What thoughtless crap.

stitchglitched · 02/10/2017 23:07

Perhaps he was so drunk he misread the sign as Line Dancing Club? Poor chap. Could accidentally happen to anyone.

BeatriceBeaudelaire · 02/10/2017 23:07

The lying would piss me off more than the dance .
I would be irritable but not a dealbreaker about the dance. Ask him why he thought it was ok?

AnyFucker · 02/10/2017 23:07

Advance search is enlightening

Op's "hubby" is either a seasoned and prolific user of the sex trade or op is starting threads to enjoy the ensuing bunfight

AnyFucker · 02/10/2017 23:10

He's been sniffing gear off a brass's clit. Apparently.

And all the cool girls tell us it's "no touching and only boobs" during these fun harmless adventures

Something doesn't add up here

LineysRun · 02/10/2017 23:10

This website is just so full of shit these days.

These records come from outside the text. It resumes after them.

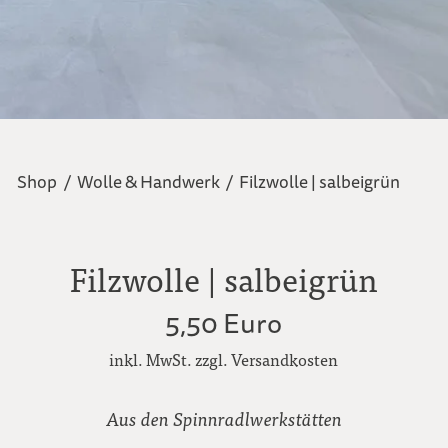
Shop
/
Wolle & Handwerk
/
Filzwolle | salbeigrün
Filzwolle | salbeigrün
5,50 Euro
inkl. MwSt. zzgl. Versandkosten
Aus den Spinnradlwerkstätten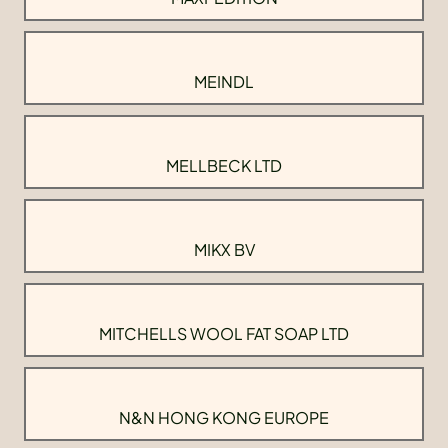
MEINDL
MELLBECK LTD
MIKX BV
MITCHELLS WOOL FAT SOAP LTD
N&N HONG KONG EUROPE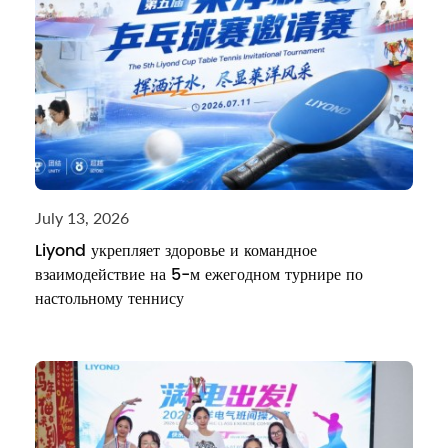
July 13, 2026
Liyond укрепляет здоровье и командное
взаимодействие на 5-м ежегодном турнире по
настольному теннису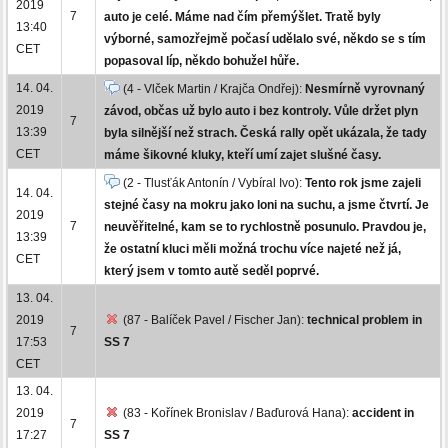
2019
7
auto je celé. Máme nad čím přemýšlet. Tratě byly
13:40
výborné, samozřejmě počasí udělalo své, někdo se s tím
CET
popasoval líp, někdo bohužel hůře.
14. 04.
(4 - Vlček Martin / Krajča Ondřej):
Nesmírně vyrovnaný
2019
závod, občas už bylo auto i bez kontroly. Vůle držet plyn
7
13:39
byla silnější než strach. Česká rally opět ukázala, že tady
CET
máme šikovné kluky, kteří umí zajet slušné časy.
(2 - Tlusťák Antonín / Vybíral Ivo):
Tento rok jsme zajeli
14. 04.
stejné časy na mokru jako loni na suchu, a jsme čtvrtí. Je
2019
7
neuvěřitelné, kam se to rychlostně posunulo. Pravdou je,
13:39
že ostatní kluci měli možná trochu více najeté než já,
CET
který jsem v tomto autě seděl poprvé.
13. 04.
2019
(87 - Balíček Pavel / Fischer Jan):
technical problem in
7
17:53
SS 7
CET
13. 04.
2019
(83 - Kořínek Bronislav / Baďurová Hana):
accident in
7
17:27
SS 7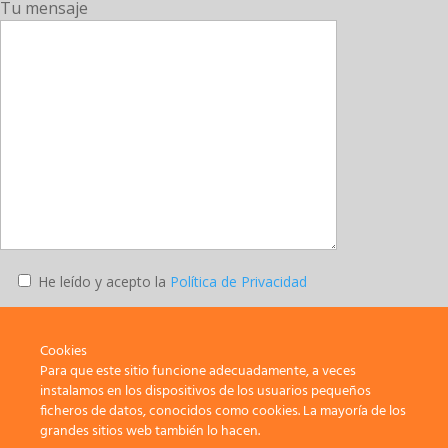
Tu mensaje
He leído y acepto la
Política de Privacidad
Enviar
Cookies
Para que este sitio funcione adecuadamente, a veces
instalamos en los dispositivos de los usuarios pequeños
ficheros de datos, conocidos como cookies. La mayoría de los
SATE-STEs – Sindicato de Trabajadores y Trabajadoras de la
grandes sitios web también lo hacen.
Enseñanza de Melilla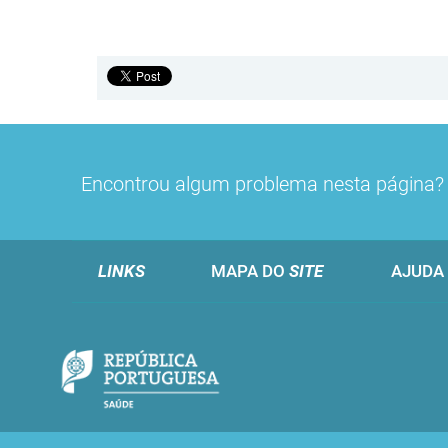
Encontrou algum problema nesta página
LINKS
MAPA DO
SITE
AJUDA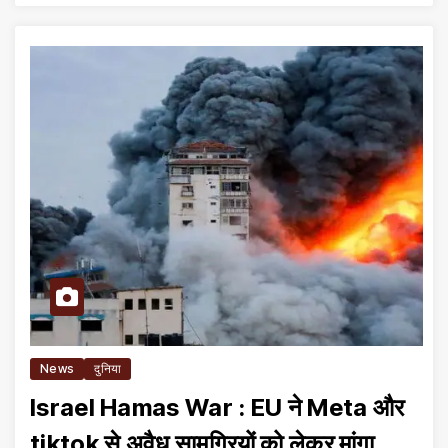
News
दुनिया
Israel Hamas War : EU ने Meta और
tiktok से अवैध सामग्रियों को लेकर मांगा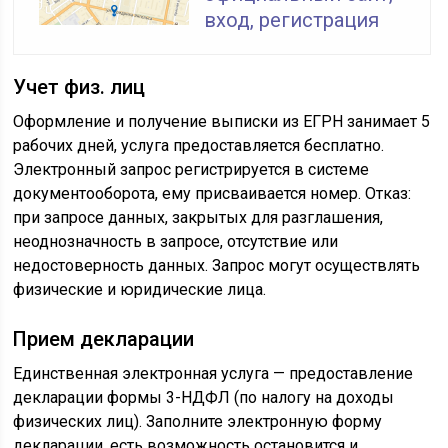
вход, регистрация
Учет физ. лиц
Оформление и получение выписки из ЕГРН занимает 5
рабочих дней, услуга предоставляется бесплатно.
Электронный запрос регистрируется в системе
документооборота, ему присваивается номер. Отказ:
при запросе данных, закрытых для разглашения,
неоднозначность в запросе, отсутствие или
недостоверность данных. Запрос могут осуществлять
физические и юридические лица.
Прием декларации
Единственная электронная услуга — предоставление
декларации формы 3-НДФЛ (по налогу на доходы
физических лиц). Заполните электронную форму
декларации, есть возможность остановится и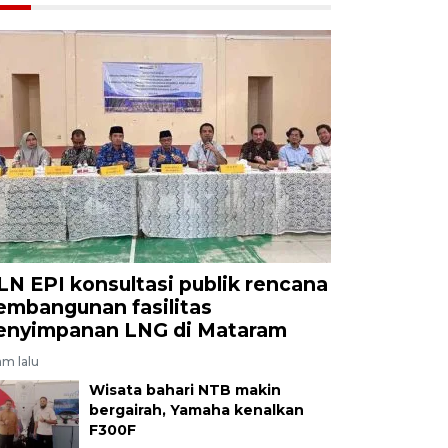
LN EPI konsultasi publik rencana
embangunan fasilitas
enyimpanan LNG di Mataram
am lalu
Wisata bahari NTB makin
bergairah, Yamaha kenalkan
F300F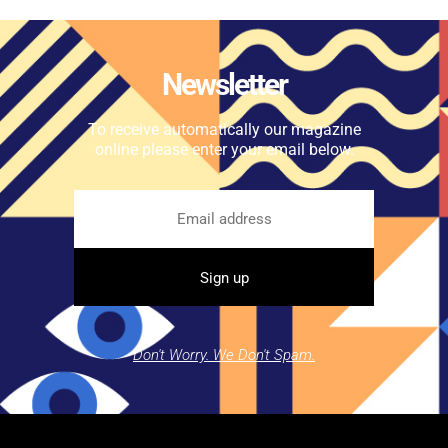
Newsletter
To receive automatically our magazine
online please enter your email below.
Don't Worry. We Don't Spam.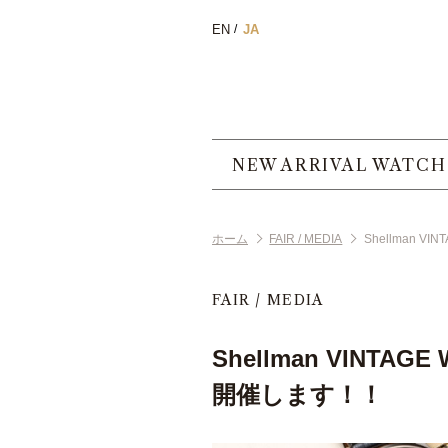
EN
JA
NEW ARRIVAL WATCH
ホーム
FAIR / MEDIA
Shellman VI
FAIR / MEDIA
Shellman VINTAGE 
開催します！！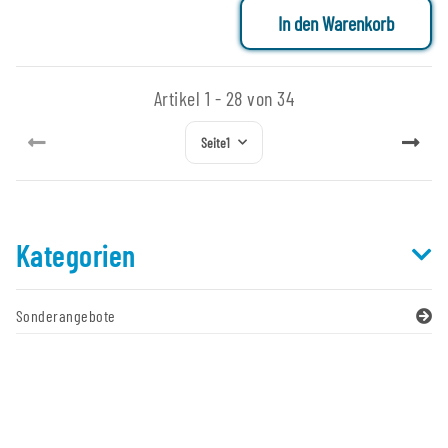
In den Warenkorb
Artikel 1 - 28 von 34
Seite
1
Kategorien
Sonderangebote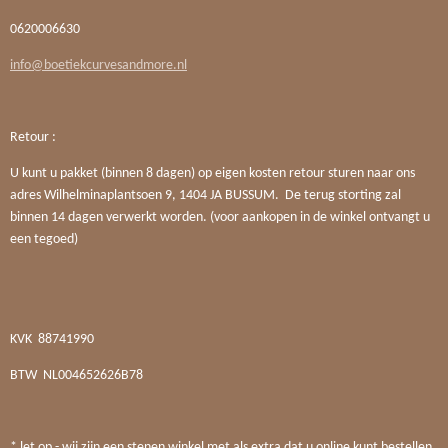
0620006630
info@boetiekcurvesandmore.nl
Retour :
U kunt u pakket (binnen 8 dagen) op eigen kosten retour sturen naar ons
adres Wilhelminaplantsoen 9, 1404 JA BUSSUM. De terug storting zal
binnen 14 dagen verwerkt worden. (voor aankopen in de winkel ontvangt u
een tegoed)
KVK
88741990
BTW
NL004652626B78
* let op - wij zijn een stenen winkel met als extra dat u online kunt bestellen.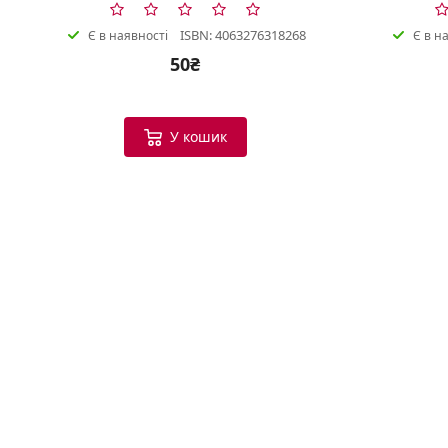
ISBN: 4063276318268
Є в наявності
Є в н
50₴
У кошик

AnyFucker · 02/10/2017 23:11

Too right, liney. Stinks to high heaven.

SquirrelPlantedBeech · 02/10/2017 23:12

Glad I’m not the only one who thinks something isn’t adding up. I remembered OP’s nn from an ‘odd’ thread a couple of days ago.

HelenaDove · 02/10/2017 23:25

Coyote strip clubs have likely changed a lot in 30 years and it must be 30 years because i remember you posting either on this thread or another one that you are 51 so it must be 30 years ago if it was when you were at uni.

Would you be ok with a daughter doing it?